En 1198 se desató un grave conflicto entre la burguesía y los nobles de Asís, solventado con la instauración del régimen comunal. Se implicó en el litigio, luchó contra Perusa y fue apresado. Durante unos meses soportó el rigor de la prisión, y tras su liberación, en 1204 cayó enfermo. Fueron instantes de reflexión preparatorios para dar un vuelco decisivo a su vida. En 1205 se propuso combatir en Puglia según vio en un sueño, pero en Espoleto una fuerza interior le instó a regresar. Se dijo: «Señor, ¿qué quieres que haga?», aunque de momento siguió con sus costumbres. Pero Dios se hizo notar en su corazón ese mismo año invadiéndole con gran dulzura.

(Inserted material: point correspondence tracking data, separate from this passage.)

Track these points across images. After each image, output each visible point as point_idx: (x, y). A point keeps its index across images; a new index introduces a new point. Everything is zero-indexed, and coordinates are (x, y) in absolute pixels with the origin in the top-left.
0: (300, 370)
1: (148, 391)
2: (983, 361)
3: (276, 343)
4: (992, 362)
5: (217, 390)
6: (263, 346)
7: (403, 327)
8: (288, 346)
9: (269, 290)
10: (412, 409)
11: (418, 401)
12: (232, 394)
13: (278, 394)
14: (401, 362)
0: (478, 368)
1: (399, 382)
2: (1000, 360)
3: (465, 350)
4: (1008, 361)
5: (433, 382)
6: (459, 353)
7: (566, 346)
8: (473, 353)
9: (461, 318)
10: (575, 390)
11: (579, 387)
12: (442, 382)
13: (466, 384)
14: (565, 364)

La prodigalidad con los pobres y su compasión hacia ellos comenzaron a adueñarse de él. Su oración vivificaba un amor que iba in crescendo. Rogó a Dios su ayuda, y Él le exigió la total donación de sí; debía elegir lo que más le costase. Una vez se vio frente a un leproso, y superó su repugnancia besándolo; lo tomó como un don del cielo. A continuación, experimentó un intenso aborrecimiento de su vida pasada y se dispuso a iniciar un camino sin retorno. Se puso al servicio de estos enfermos y compartió con ellos su vida.

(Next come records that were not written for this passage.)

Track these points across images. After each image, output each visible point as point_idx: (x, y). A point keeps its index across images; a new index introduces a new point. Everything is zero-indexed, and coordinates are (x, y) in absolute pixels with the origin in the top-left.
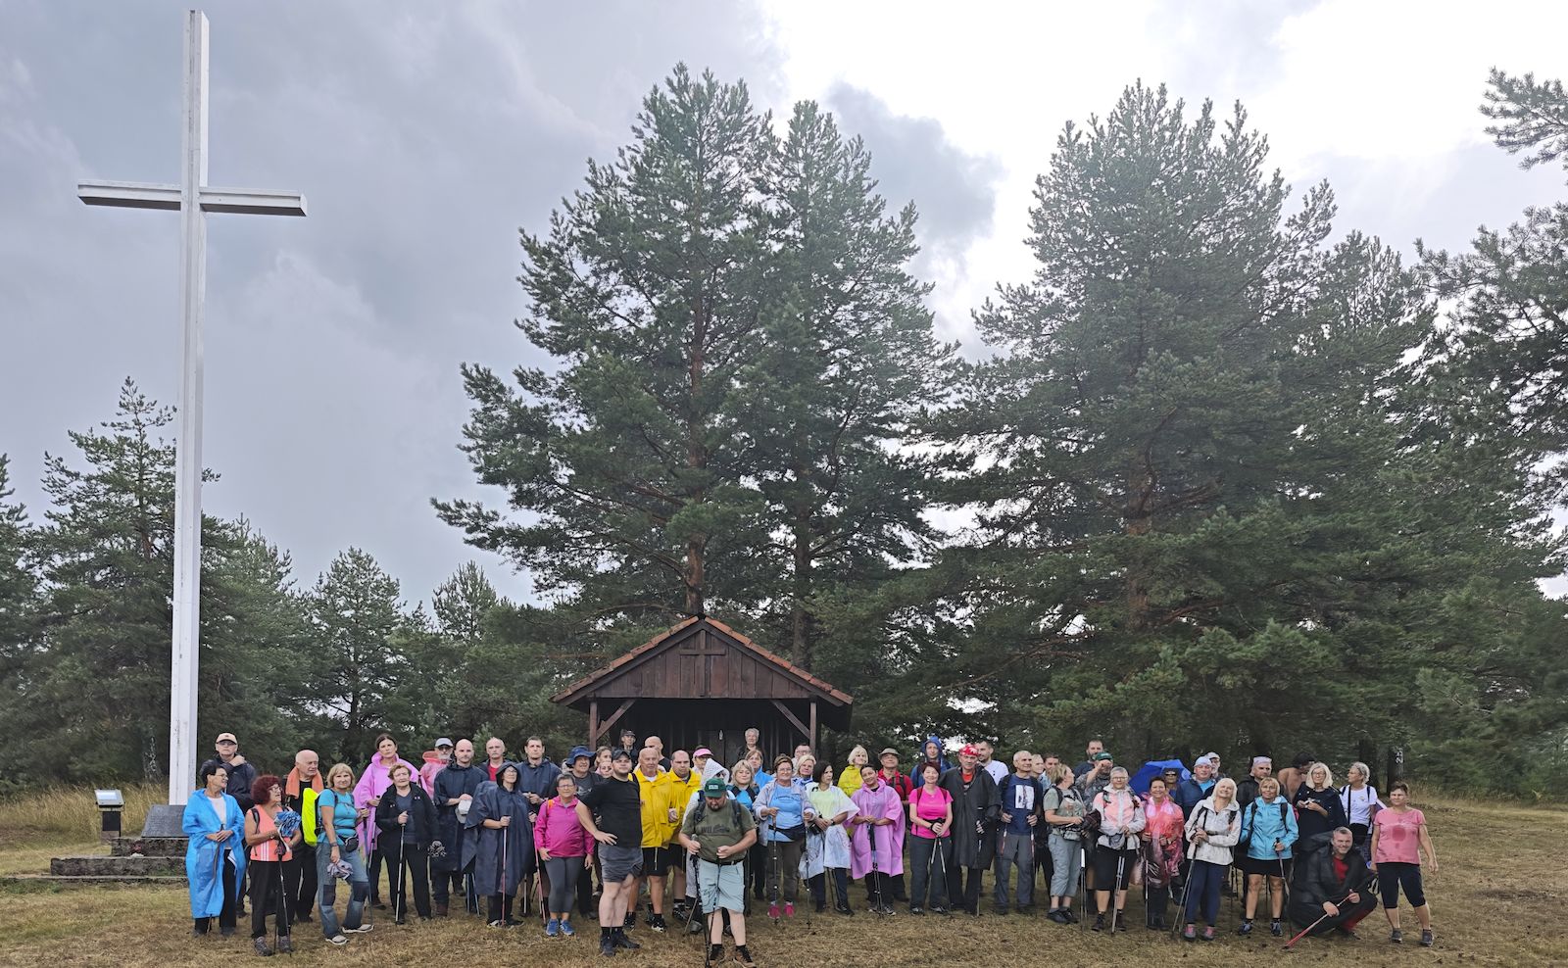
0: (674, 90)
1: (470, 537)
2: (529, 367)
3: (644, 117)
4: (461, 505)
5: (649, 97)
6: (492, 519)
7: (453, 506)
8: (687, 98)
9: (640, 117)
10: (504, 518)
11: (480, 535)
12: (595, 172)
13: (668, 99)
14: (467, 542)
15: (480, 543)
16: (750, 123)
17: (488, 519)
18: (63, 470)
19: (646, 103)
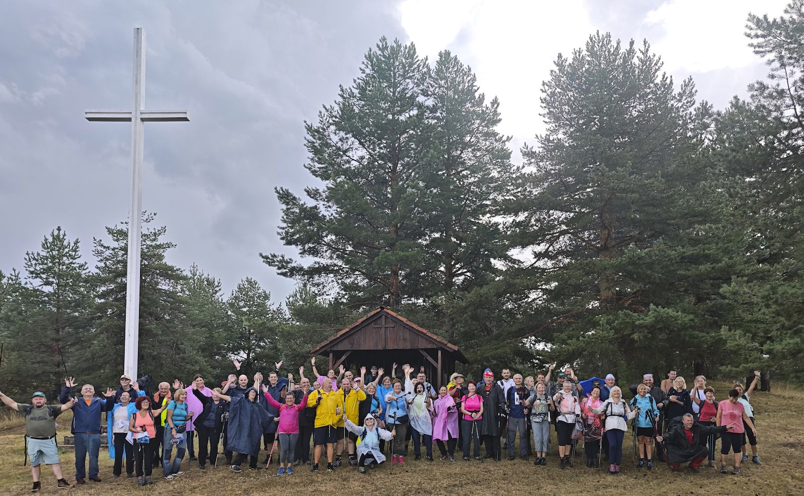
0: (380, 49)
1: (279, 271)
2: (312, 187)
3: (365, 63)
4: (274, 256)
5: (367, 54)
6: (289, 263)
7: (270, 256)
8: (386, 53)
9: (363, 63)
10: (296, 262)
11: (284, 271)
12: (343, 91)
13: (378, 54)
14: (278, 274)
15: (284, 274)
16: (419, 62)
17: (288, 263)
18: (102, 245)
19: (366, 57)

Un fuego interior le consumía. La necesidad de oración y soledad eran cada vez más intensas, y se redoblaban las pruebas. Luchó contra sí mismo y obtuvo el don de la fidelidad. El Cristo del crucifijo de San Damián le pidió que reparara su Iglesia. Entendió que se refería a la ruinosa capilla, y en Foligno vendió su caballo y mercancía del establecimiento paterno obteniendo los recursos para restaurarla. Se afincó en San Damián sin contar con la venia de su progenitor, que montó en cólera. Puesto en la tesitura de elegir, se abrazó a la pobreza, desprendiéndose de sus vestiduras ante el prelado de Asís. Previamente, su frustrado padre lo había mantenido recluido y golpeado, sin vencer su voluntad.

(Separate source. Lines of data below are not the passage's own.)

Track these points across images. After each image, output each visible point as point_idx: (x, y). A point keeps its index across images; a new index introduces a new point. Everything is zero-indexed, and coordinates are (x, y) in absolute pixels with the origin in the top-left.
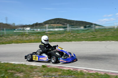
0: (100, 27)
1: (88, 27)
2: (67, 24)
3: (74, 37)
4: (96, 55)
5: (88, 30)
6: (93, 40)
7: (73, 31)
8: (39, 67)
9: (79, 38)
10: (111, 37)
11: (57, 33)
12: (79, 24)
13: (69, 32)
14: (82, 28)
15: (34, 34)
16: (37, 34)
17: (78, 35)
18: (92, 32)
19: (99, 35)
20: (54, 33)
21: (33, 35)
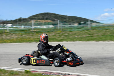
0: (98, 24)
1: (83, 24)
2: (57, 21)
3: (66, 36)
4: (91, 58)
5: (83, 27)
6: (88, 40)
7: (65, 29)
8: (21, 72)
9: (71, 37)
10: (110, 36)
11: (44, 31)
12: (72, 21)
13: (60, 30)
14: (76, 25)
15: (16, 32)
16: (20, 32)
17: (71, 33)
18: (88, 30)
19: (96, 34)
20: (41, 31)
21: (16, 34)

En 1208 escuchó en misa el texto evangélico de (Mt 10, 5-15), y se lo aplicó. Vio que el desprendimiento absoluto y la penitencia eran su destino; en ello se encerraba la idea de restauración. Se vistió con una humilde túnica ceñida con un cordón y se hizo pobre con los pobres en medio del desprecio y mofas de sus conocidos, con la alegría de verse convertido en un mendigo. En la Porciúncula se congregaron numerosos jóvenes que querían seguir esa vida de penitencia. Con ellos fundó la Orden de Frailes Menores, aprobada por Inocencio III. Su saludo era: «La paz del Señor sea contigo». Amaba tanto a la Virgen que puso su obra bajo su protección, y como recuerda su biógrafo Celano:«cobijó bajo sus alas a los hijos que debía abandonar para que Ella los favoreciese y auxiliase».
Encarnaba fielmente el evangelio. Se acusaba de sus faltas y se castigaba públicamente. Inundado de gozo multiplicaba por todas las vías los dones que iba recibiendo. «¿Qué son los siervos de Dios –decía a sus frailes– sino juglares suyos que deben levantar los corazones de la gente y entusiasmarlos con su alegría espiritual?». En 1212 santa Clara se unió a su carisma dando lugar a la fundación de las clarisas. En 1224, hallándose en el monte Alverna, recibió los estigmas de la Pasión, y antes el don de milagros y de profecía. Devotísimo de la Eucaristía, fue agraciado con numerosas revelaciones. Lidió con graves problemas dentro de su Orden, y sufrió extremadamente con los estigmas y la grave lesión ocular padecida en los últimos años de su vida.
Casi ciego en 1224 compuso el bellísimo Cántico de las criaturas. Era una consecuencia inmediata del amor que sentía por Dios; las criaturas son reflejo de la perfección divina. Y ante este espectáculo de la creación entera elevó su cántico a Dios Padre. Así es como vivió la presencia de la paternidad de Dios en todas las criaturas, a las que trataba como hermanas. Sin embargo, esta peculiar ternura del Poverello hacia los seres irracionales en los que percibía alguna semejanza con Dios no ha sido bien comprendida. Pero ahí están magníficos estudios, rigurosos como los del mencionado Rivera de Ventosa, que permiten constatar cuán lejos estaba el santo de concepciones panteístas, hinduistas o románticas, como a veces se ha afirmado. Murió en el suelo el 3 de octubre de 1226. Gregorio IX lo canonizó el 16 de julio de 1228.